*Chart interpretation exercises:*
..........
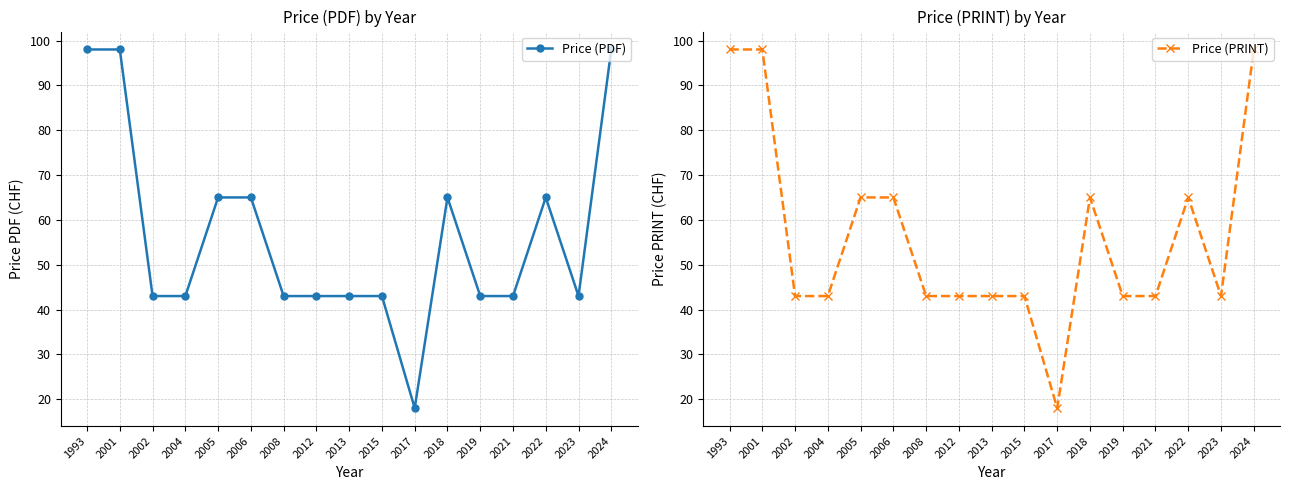

How many values in the Price (PDF) series exceed 43?

7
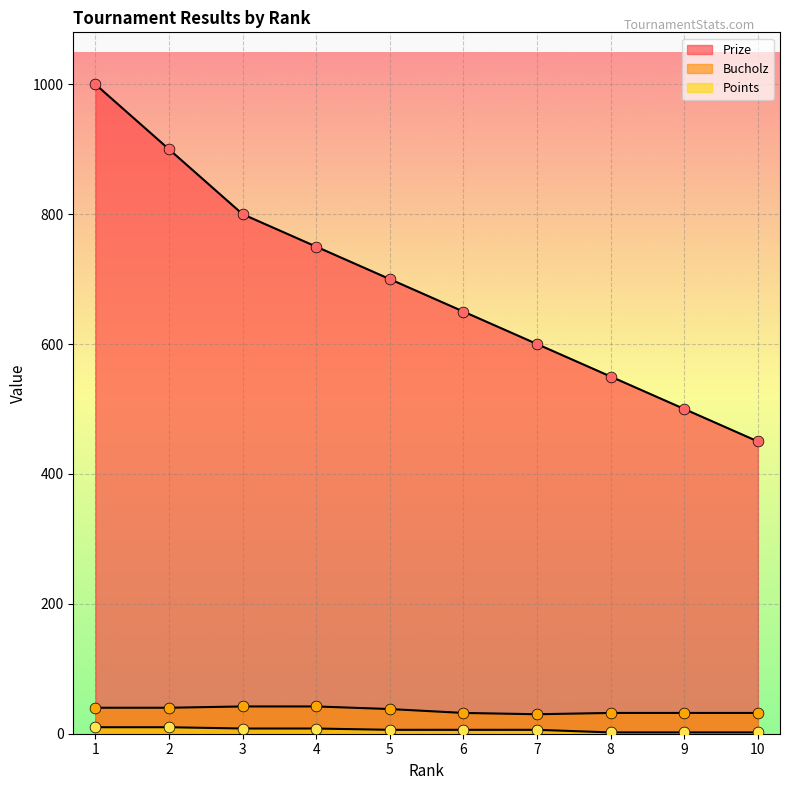

Which series contains the highest Y value?

Prize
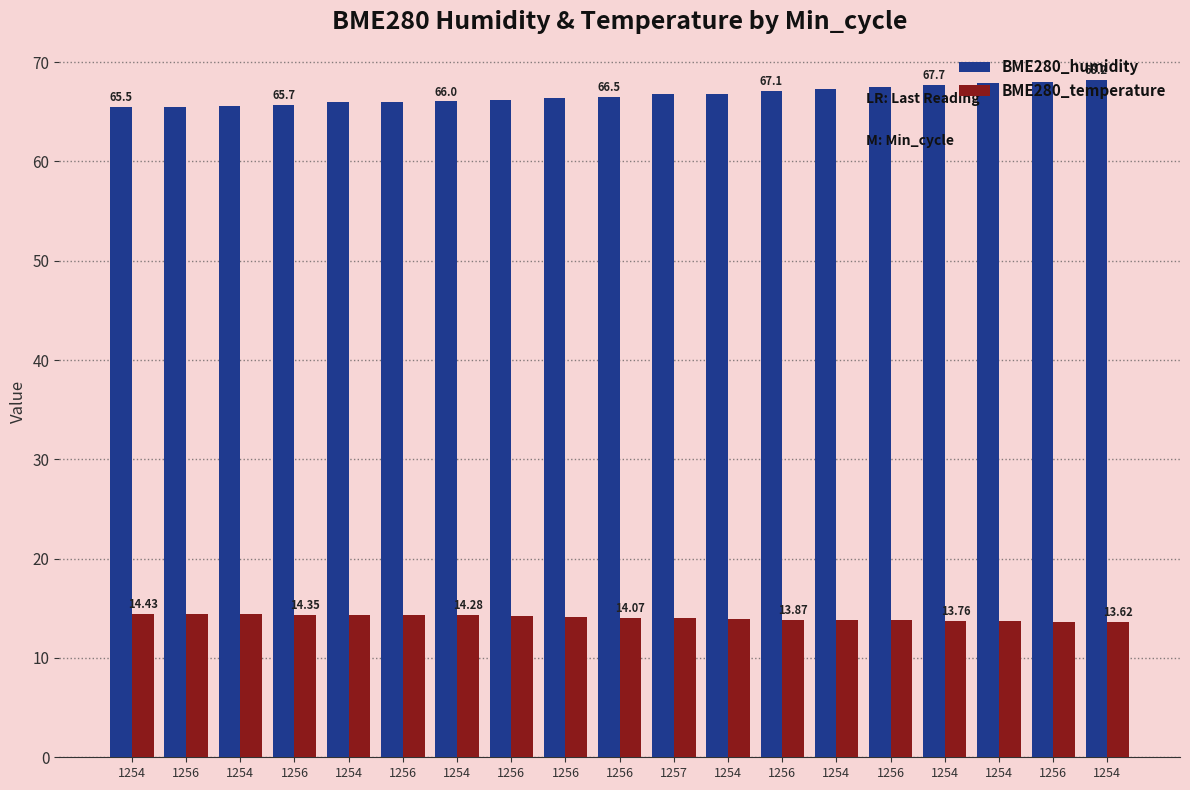

Count the number of data series in this chart.

2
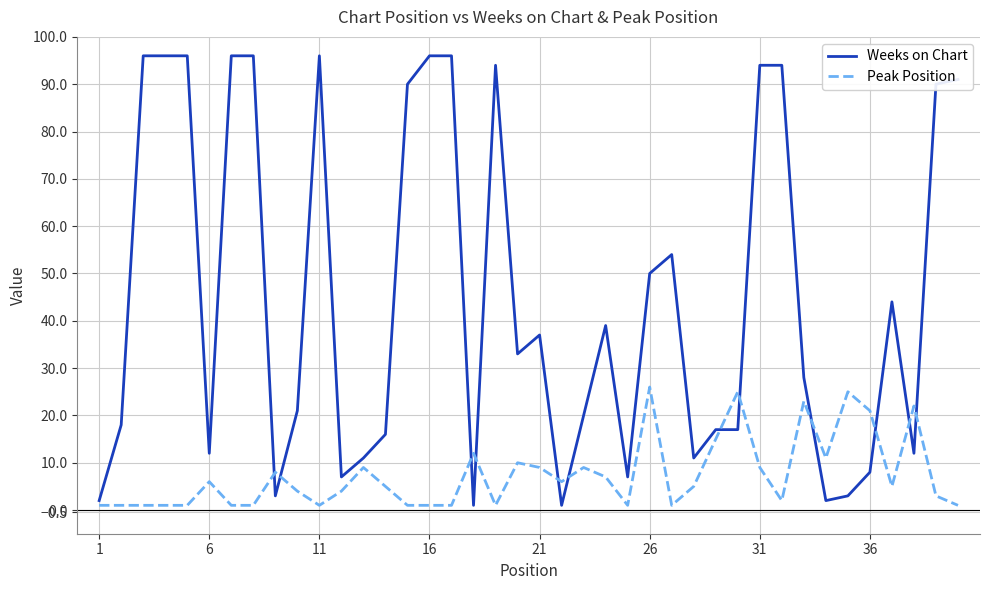

List the series in order of their overall mean, lowest first.

Peak Position, Weeks on Chart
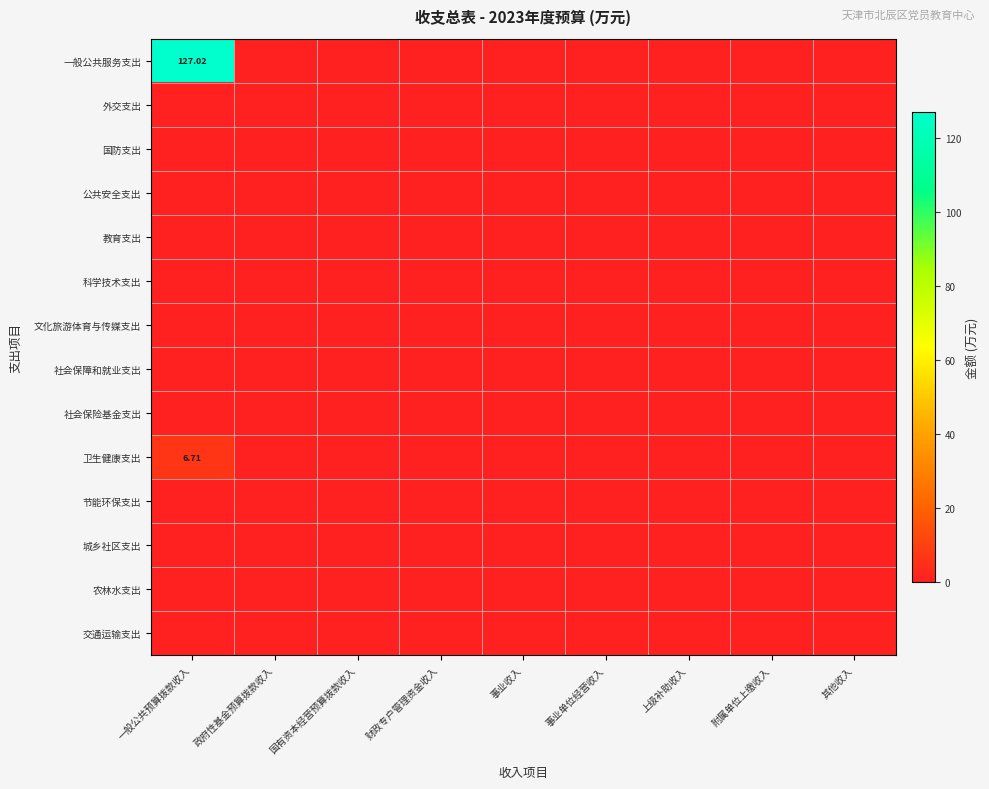

At which label does 国防支出 reach its peak?

一般公共预算拨款收入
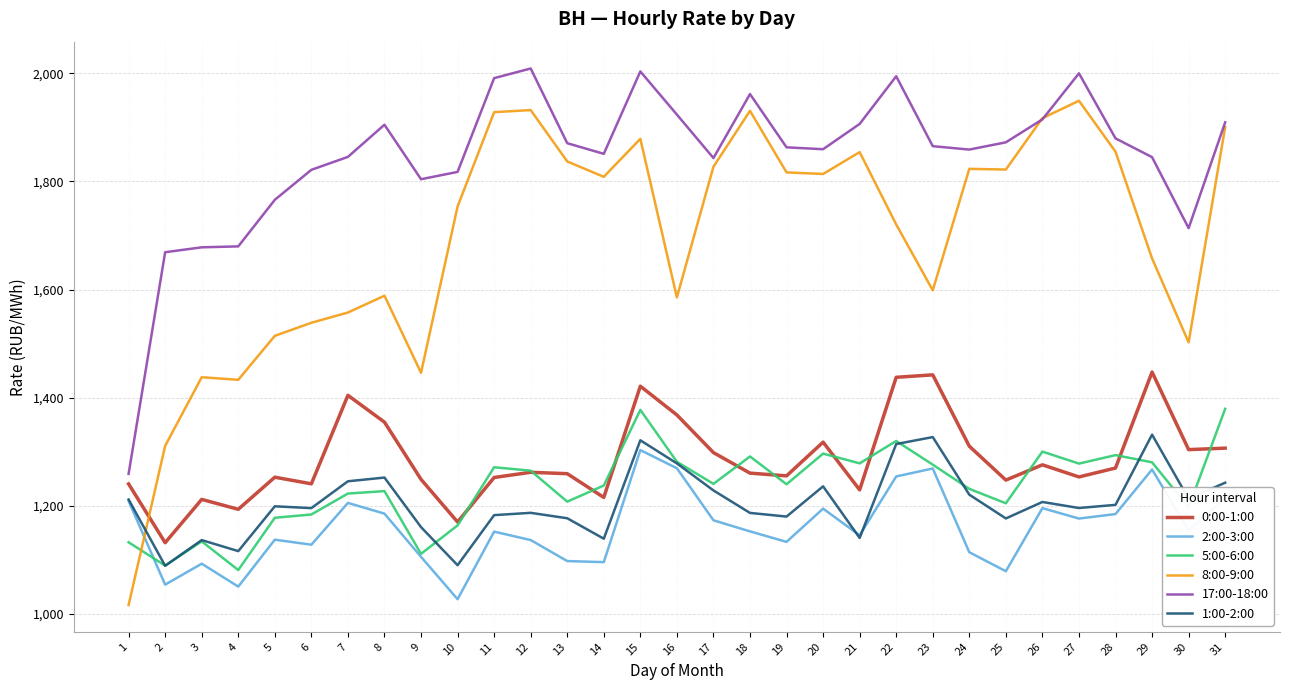

How many categories are shown in the chart?

31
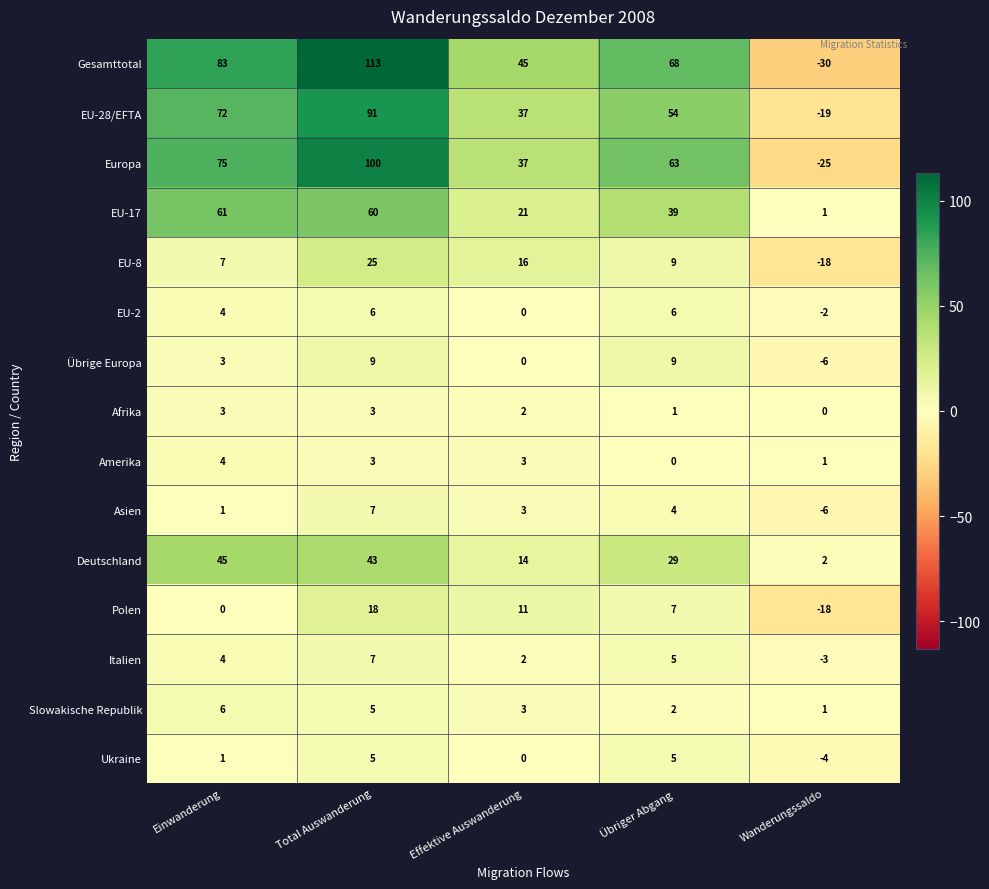

What is the average value of the Gesamttotal series?

56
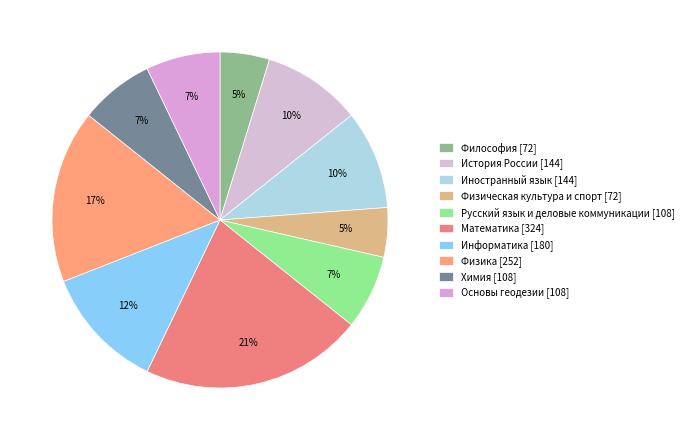

What is the change in value from Иностранный язык to Физика?

+108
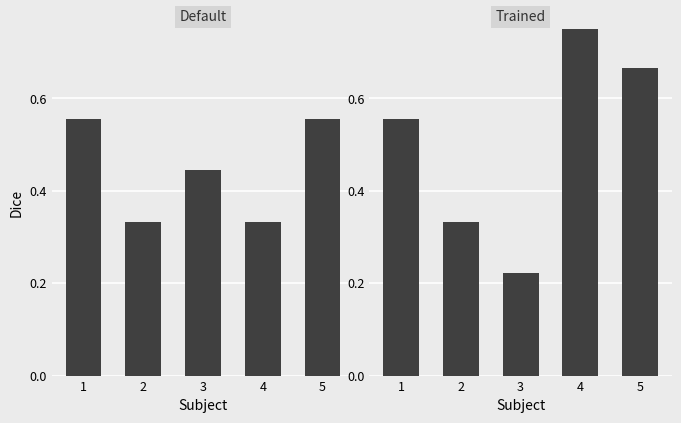

True or false: Uk.30_panel1 has a value of 0.4 at 3.

True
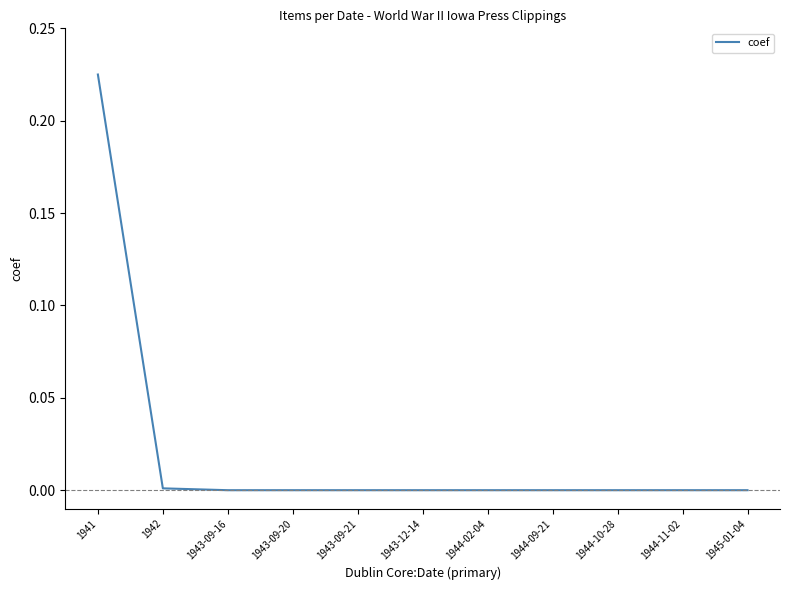

Which category has the highest value across all series?

1941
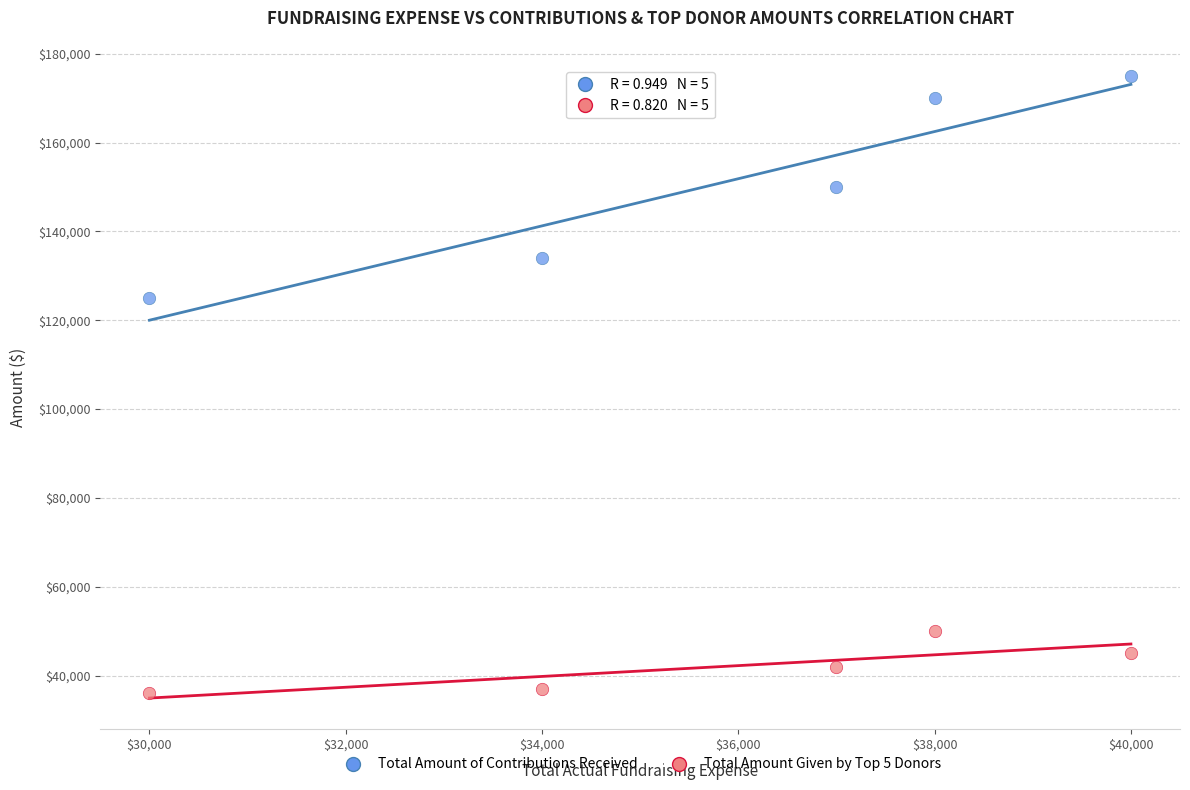

What is the X range (max minus min) for the scatter plot?

10000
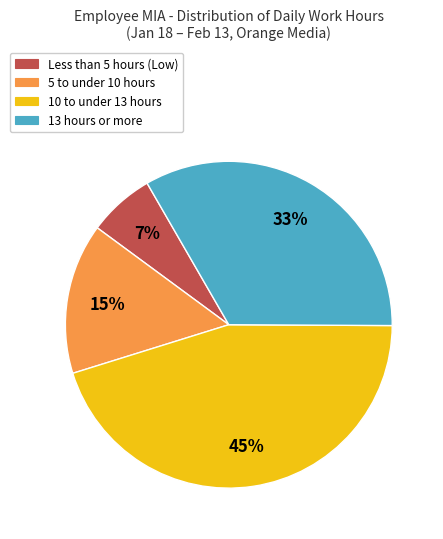

To the nearest percent, what percentage of the pie is 10 to under 13 hours?

45%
..........
*How to complete this task:*
Rewrite all of the material above, replacing "highest" with "largest" and keeping everything else the same. Leave the pictures out.

*Written reply:*
How many values in the Price (PDF) series exceed 43?

7

Which series contains the largest Y value?

Prize

Count the number of data series in this chart.

2

List the series in order of their overall mean, lowest first.

Peak Position, Weeks on Chart

At which label does 国防支出 reach its peak?

一般公共预算拨款收入

How many categories are shown in the chart?

31

What is the average value of the Gesamttotal series?

56

What is the change in value from Иностранный язык to Физика?

+108

True or false: Uk.30_panel1 has a value of 0.4 at 3.

True

Which category has the largest value across all series?

1941

What is the X range (max minus min) for the scatter plot?

10000

To the nearest percent, what percentage of the pie is 10 to under 13 hours?

45%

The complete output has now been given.